Hundreds of agency workers at Marks & Spencer (M&S) have been told not to report to work as the company addresses the repercussions of a significant cyberattack. The incident has led to a £650 million decrease in the company's market value, which now stands at over £7.5 billion, down notably since late April when shares were priced above £4.10.

This situation has resulted in M&S advising approximately 200 agency staff, who work at the East Midlands warehouse in Castle Donington, to stay home. Despite this, regular company employees have been directed to continue their usual work schedules. According to reports, the share price for M&S declined by more than 2 percent following both the Friday and Monday announcements, further diminishing the company's market value by over £150 million in just one morning.

The disruption to M&S began last weekend when systems for contactless payments and click-and-collect services were affected. In response, M&S's chief executive, Stuart Machin, notified customers of the ongoing issues and mentioned that the retailer would be making "minor, temporary changes" in-store while coping with the "cyber incident." As the fallout deepened, M&S ceased taking orders through its website and apps on Friday and worked diligently to restore online shopping capabilities.

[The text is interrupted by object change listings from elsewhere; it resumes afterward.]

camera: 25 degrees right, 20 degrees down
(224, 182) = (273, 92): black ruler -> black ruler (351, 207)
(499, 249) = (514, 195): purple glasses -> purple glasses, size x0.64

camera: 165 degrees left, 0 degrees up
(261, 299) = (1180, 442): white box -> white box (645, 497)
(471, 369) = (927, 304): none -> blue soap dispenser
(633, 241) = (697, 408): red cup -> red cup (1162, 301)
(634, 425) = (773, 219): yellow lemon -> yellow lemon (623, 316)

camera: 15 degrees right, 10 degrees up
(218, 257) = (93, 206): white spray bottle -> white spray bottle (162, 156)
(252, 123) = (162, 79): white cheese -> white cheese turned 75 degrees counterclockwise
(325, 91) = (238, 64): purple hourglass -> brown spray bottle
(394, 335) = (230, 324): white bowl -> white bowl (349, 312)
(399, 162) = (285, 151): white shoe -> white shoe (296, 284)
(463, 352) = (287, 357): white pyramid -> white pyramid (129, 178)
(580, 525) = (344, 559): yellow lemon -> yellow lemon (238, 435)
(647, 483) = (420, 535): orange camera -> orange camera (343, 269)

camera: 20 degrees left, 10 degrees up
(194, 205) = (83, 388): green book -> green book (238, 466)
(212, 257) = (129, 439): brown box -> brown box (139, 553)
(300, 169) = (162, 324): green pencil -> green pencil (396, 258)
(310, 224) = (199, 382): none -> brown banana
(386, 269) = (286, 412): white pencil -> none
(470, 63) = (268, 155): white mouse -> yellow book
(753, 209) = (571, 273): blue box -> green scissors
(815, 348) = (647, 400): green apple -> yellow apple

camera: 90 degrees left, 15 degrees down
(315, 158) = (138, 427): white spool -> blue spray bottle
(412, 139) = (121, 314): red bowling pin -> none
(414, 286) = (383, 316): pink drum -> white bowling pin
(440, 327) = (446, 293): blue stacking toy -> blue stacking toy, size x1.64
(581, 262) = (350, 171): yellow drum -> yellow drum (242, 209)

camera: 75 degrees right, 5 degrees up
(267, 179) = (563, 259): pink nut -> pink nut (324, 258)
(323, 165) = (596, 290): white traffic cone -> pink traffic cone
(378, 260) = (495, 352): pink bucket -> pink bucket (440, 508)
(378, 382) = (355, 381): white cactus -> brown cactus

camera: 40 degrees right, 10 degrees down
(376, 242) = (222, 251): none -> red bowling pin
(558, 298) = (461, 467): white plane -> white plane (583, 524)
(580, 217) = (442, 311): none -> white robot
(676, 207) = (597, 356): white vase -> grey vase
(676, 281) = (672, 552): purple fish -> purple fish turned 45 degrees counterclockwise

While the company has reported the cyberattack to relevant authorities and implemented protective measures, the suspension of online sales poses a significant threat to its revenue. According to M&S’s annual report for 2024, 44 percent of online orders originated from their app, with total online sales amounting to £1.27 billion, marking a 7.8 percent increase and underscoring its strategic importance. Consequently, the retailer could be losing approximately £3.5 million in daily sales while its customers are unable to order online.

Investment analyst Dan Coatsworth from AJ Bell highlighted the risks associated with the ongoing inability to handle online orders, noting that it could jeopardize M&S's reputation and financial performance. He pointed out that click-and-collect services substantially contribute to earnings, as observed by the queues at stores for online pickups. While M&S hopes that customers may still visit physical locations to purchase items directly, the uncertainty surrounding the timeline to resolve the cyber incident creates further concern regarding the impact on the company's reputation and stock value.

In a statement, M&S expressed its apologies for the inconvenience caused, reassuring customers that its stores remain open and that no immediate action is required from them. The company indicated that it will provide updates should the situation change.